The title of this post appeared in Ken Herman’s column in this morning’s AAS. Within a few minutes of reading it, I’m sitting at my computer writing this post, and I’m putting it in the Rants and Raves logbook because that’s exactly where it belongs. Need I specify in advance that it’s not going to be a Rave?
First, and especially as a pilot with almost a half century of professional and private aviation experience behind me, I offer my most sincere condolences to Chuck Miller’s wife and family for their loss. And nothing I write here diminishes my understanding and appreciation of the core message as expressed in the article. What would life be without the pursuit of dreams and doing what we love to do? That’s for each of us to decide, but we can probably all agree that regrets often identify lost or missed opportunities.
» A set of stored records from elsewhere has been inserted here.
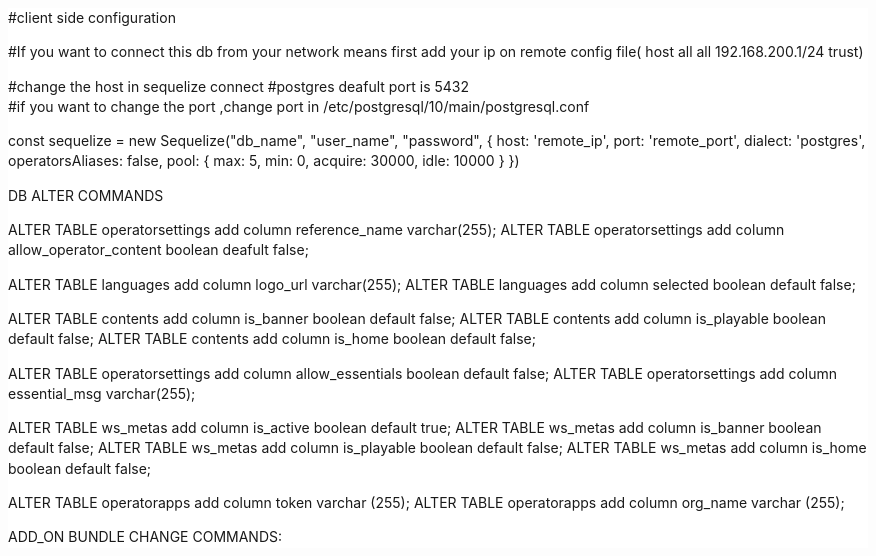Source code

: #client side configuration

#If you want to connect this db from your network means first add your ip on remote config file( host all all 192.168.200.1/24 trust)

#change the host in sequelize connect
#postgres deafult port is 5432                                                                                                                                                                                                                                                                                                                 
#if you want to change the port ,change port in /etc/postgresql/10/main/postgresql.conf  

const sequelize = new Sequelize("db_name", "user_name", "password", {
    host: 'remote_ip',
    port: 'remote_port',
    dialect: 'postgres',
    operatorsAliases: false,
    pool: {
        max: 5,
        min: 0,
        acquire: 30000,
        idle: 10000
    }
})





DB ALTER COMMANDS


ALTER TABLE operatorsettings add column reference_name	varchar(255);
ALTER TABLE operatorsettings add column allow_operator_content boolean deafult false;


ALTER TABLE languages add column logo_url varchar(255);
ALTER TABLE languages add column selected boolean default false;

ALTER TABLE contents add column is_banner boolean default false;
ALTER TABLE contents add column is_playable boolean default false;
ALTER TABLE contents add column is_home boolean default false;

ALTER TABLE operatorsettings add column allow_essentials boolean default false;
ALTER TABLE operatorsettings add column essential_msg varchar(255);

ALTER TABLE ws_metas add column is_active boolean default true;
ALTER TABLE ws_metas add column is_banner boolean default false;
ALTER TABLE ws_metas add column is_playable boolean default false;
ALTER TABLE ws_metas add column is_home boolean default false;

ALTER TABLE operatorapps add column token varchar (255);
ALTER TABLE operatorapps add column org_name varchar (255);













ADD_ON  BUNDLE CHANGE COMMANDS:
My beef is with Herman’s totally unsubstantiated and prejudiced implication that the adjectives “home-built,” “kit-built,” or “experimental” when used to modify “airplane” should create more concern for safety than the adjective he didn’t use by way of comparison, “certificated.”
What’s that all about, anyway?
If you want to build airplanes and sell them to the public, you have to comply with all the Federal Aviation Administration regulations governing the process from inception to the end of the assembly line. But if you want to build an airplane for yourself, you can do it beginning with a blank sheet of paper and design it, buy the materials, and do all the construction. FAA regulations govern this process as well, but not to the same degree as for certificated airplanes. At specified points during construction, an FAA inspection must be performed to ensure compliance. You can also buy plans for an airplane someone else has designed, or buy a kit for an airplane they have designed and produced the materials you will need.
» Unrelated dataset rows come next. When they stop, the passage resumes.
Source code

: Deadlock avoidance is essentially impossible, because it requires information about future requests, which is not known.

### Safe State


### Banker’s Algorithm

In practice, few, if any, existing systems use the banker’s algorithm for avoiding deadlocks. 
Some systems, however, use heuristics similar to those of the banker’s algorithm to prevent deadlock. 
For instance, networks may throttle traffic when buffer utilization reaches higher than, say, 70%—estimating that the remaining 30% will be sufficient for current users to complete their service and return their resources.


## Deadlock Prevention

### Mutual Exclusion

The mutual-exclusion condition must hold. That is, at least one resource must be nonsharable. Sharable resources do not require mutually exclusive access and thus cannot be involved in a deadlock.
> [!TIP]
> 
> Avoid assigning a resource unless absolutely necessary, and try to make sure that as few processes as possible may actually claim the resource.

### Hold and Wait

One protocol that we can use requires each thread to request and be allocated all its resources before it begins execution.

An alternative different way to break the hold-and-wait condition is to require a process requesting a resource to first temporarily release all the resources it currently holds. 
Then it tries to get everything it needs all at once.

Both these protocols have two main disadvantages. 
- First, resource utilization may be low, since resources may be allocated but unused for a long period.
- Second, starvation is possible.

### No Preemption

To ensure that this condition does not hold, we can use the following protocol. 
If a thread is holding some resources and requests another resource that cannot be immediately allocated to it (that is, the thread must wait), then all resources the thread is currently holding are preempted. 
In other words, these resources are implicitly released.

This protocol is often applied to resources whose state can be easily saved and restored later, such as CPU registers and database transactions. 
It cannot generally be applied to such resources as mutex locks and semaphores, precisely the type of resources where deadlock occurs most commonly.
The construction of Chuck Miller’s airplane had met all the requirements to be considered airworthy. Does that mean something might not have gone wrong mechanically to cause this tragedy? Of course not. Nor does it mean that because his airplane by regulation had to be clearly identified as EXPERIMENTAL that it was any more likely to experience a mechanical malfunction than if he had taken off that night in a certificated airplane.
And that’s the core argument of this post. Herman is welcome to his opinions and his status as a columnist clearly establishes that he has an audience for them. But he does his readership a disservice in this column because his attitude is based upon ignorance.
Read my lips, Ken: experimental airplanes do not as a category have a worse safety record than certificated airplanes. And in this case, unless you have researched the NTSB website for details on their investigation and can point to a cause directly related to mechanical malfunction as a result of poor workmanship or using faulty materials, you have no business implying that Chuck Miller and his wife were taking any greater risk with his RV-7A than he would have in any factory-built airplane.
And here’s an offer to Ken Herman: come fly with me in one of my experimental airplanes and let me educate you. Then write about that. But let me warn you in advance. For many people, the experience opens up a brand-new world because flying can be like an incurable blood disease. And the only treatment is more flying. There may not be an ounce of the aviator in you, but at least we might be able to eliminate the misconceptions at the core of your column.